A court in Puerto Rico court has affirmed its decision that Doral Financial is entitled to a $230 million tax refund from the territory's Treasury Department.
Doral has claimed that it over-paid taxes from 2002 to 2004. The $8 billion-asset company has spent recent months pressing its claim in Puerto Rico's legal system.
The San Juan Superior Court ruled on Oct. 10 that Doral had a legitimate claim to the refund.
The Treasury Department later asked the judge to reconsider the decision. This week the judge declined to revisit her ruling.
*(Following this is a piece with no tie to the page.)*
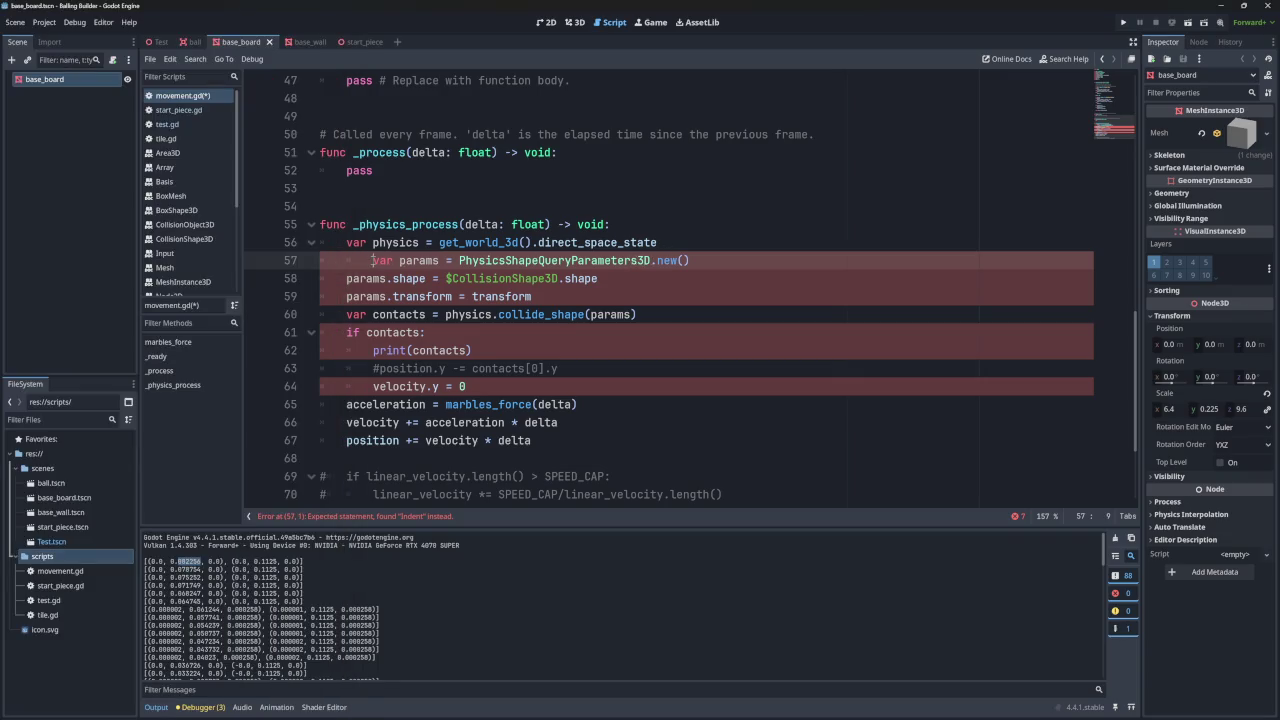
pyautogui.press('BackSpace')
The Treasury has promised to appeal the decision to a higher court.
"The Puerto Rico Department of the Treasury has vigorously defended the interests of the people of Puerto Rico in Doral's claim against the government and we will continue to do so as we appeal the decision in the Puerto Rican Appellate Court," Karolee García Figueroa, Treasury Department Interim Secretary, told The Bond Buyer.
Standard & Poor's and Moody's Investors Service have indicated that they believe the Federal Deposit Insurance Corp. will liquidate Doral in the near future. The company has more than $150 million in outstanding municipal debt, issued through Puerto Rico conduit agencies.
Some bond market participants have been concerned that a loss by Puerto Rico in the Doral case would be a financial problem for the territory. Ratings agencies said Puerto Rico's government has about $40 billion to $58 billion in net tax-supported debt outstanding.
S&P in late October released a statement stating that it did not anticipate the Doral case to affect its rating of the territory's general obligation debt.
"If Puerto Rico loses the case after all appeals are exhausted, we believe the size of the award a $45 million per year payout over five years would remain relatively small compared with its $9.6 billion current fiscal 2015 budget," S&P analysts David Hitchcock, Horacio Aldrete-Sanchez, and Gabriel Petek wrote in a recent note. The analysts also noted that Puerto Rico passed a law this year that may limit payment of the court judgment to $3 million a year.